Talk about the Broad Value of Open Access

As a librarian, I talk with other faculty and students about their academic work and the life-cycle of the research process. I’ve always stressed that open access is important for many reasons, including toward making research outputs available to people that otherwise wouldn’t be able to get them. This post provides some background about the Concordia Library’s new interactive open access display, Seer. You can also learn about it in this video recorded for the Open for Climate Justice: An Across-Disciplines Fair at 4TH SPACE.

Over the last few years it’s worried me that open access conversations tend to happen just within the academic context. As important as I think open scholarship is, most students will graduate and live and work outside of academia. Key arguments promoting open access serve those people who no longer have easy Library access to research sources. I wanted to find a way to expand the discussion around open access, beyond academic interests.

Open Access Week 2022, which focuses on climate justice, provided an opportunity. Several of my colleagues and I began discussing this issue. I’d wanted to offer people something simple that would let them explore facts, building into a sort of story from OA research sources (inspired by the Harper’s Index model). My colleagues proposed the brilliant idea of designing it in the context of something like a tarot reading or divination game because that would provide a fun, interactive way to explore the information.

We set to work putting all of this together in a very short time-frame, fortunately getting help from more of our colleagues that were eager to volunteer, and the result is Seer. Seer presents users with questions floating across the screen as interactive portals into more information. A user can touch or click a question and then see a series of facts related to it. These facts don’t completely answer the question but suggest enough information that the user can imagine interesting connections, which lead to more thinking about the question. Here is an example:

Screenshot of the Seer interface showing some open access facts related to climate crisis adaptation.

Each of these facts includes its source (with bibliographic information) and licence information so that the user can get a better sense of why they’re able to access the research and what sources they’re able to access. Seer, aside from promoting information about our environment, is a learning tool both about open access and information literacy.

The content we created in Seer is available as open access (collected in a Zotero group) and the code will be available from the GitHub repository. This means that other people can help improve it in the future or use it for other topics of their own choosing. It also serves as an example of the ways that open access content supports experimental, open digital scholarship work.

We used Zotero as a back-end because it made it simple for a team of people to work together collecting bibliographic data and assigning it to specific questions (each Zotero collection becomes a question in Seer).
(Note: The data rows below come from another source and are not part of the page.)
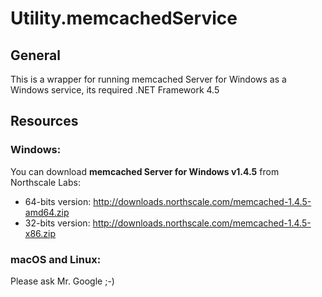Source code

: # Utility.memcachedService

## General

This is a wrapper for running memcached Server for Windows as a Windows service, its required .NET Framework 4.5

## Resources

### Windows:

You can download **memcached Server for Windows v1.4.5** from Northscale Labs:

- 64-bits version: http://downloads.northscale.com/memcached-1.4.5-amd64.zip
- 32-bits version: http://downloads.northscale.com/memcached-1.4.5-x86.zip

### macOS and Linux:

Please ask Mr. Google ;-)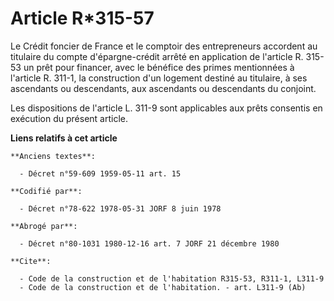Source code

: # Article R*315-57

Le Crédit foncier de France et le comptoir des entrepreneurs accordent au titulaire du compte d'épargne-crédit arrêté en
application de l'article R. 315-53 un prêt pour financer, avec le bénéfice des primes mentionnées à l'article R. 311-1, la
construction d'un logement destiné au titulaire, à ses ascendants ou descendants, aux ascendants ou descendants du conjoint.

Les dispositions de l'article L. 311-9 sont applicables aux prêts consentis en exécution du présent article.

**Liens relatifs à cet article**

	**Anciens textes**:

	  - Décret n°59-609 1959-05-11 art. 15

	**Codifié par**:

	  - Décret n°78-622 1978-05-31 JORF 8 juin 1978

	**Abrogé par**:

	  - Décret n°80-1031 1980-12-16 art. 7 JORF 21 décembre 1980

	**Cite**:

	  - Code de la construction et de l'habitation R315-53, R311-1, L311-9
	  - Code de la construction et de l'habitation. - art. L311-9 (Ab)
It then becomes easy to export the content from the Zotero library as a JSON file. Here is an example:

How we collected and organized content for Seer in Zotero

And we wrote the facts for the questions, as Zotero notes like this:

How we incorporated the facts that we found in the research

Seer is hopefully a fun example of a variety of research that all people can find and access because it is licensed as open access. Anyone can inform themselves about the pressing things happening in our world by searching for this research.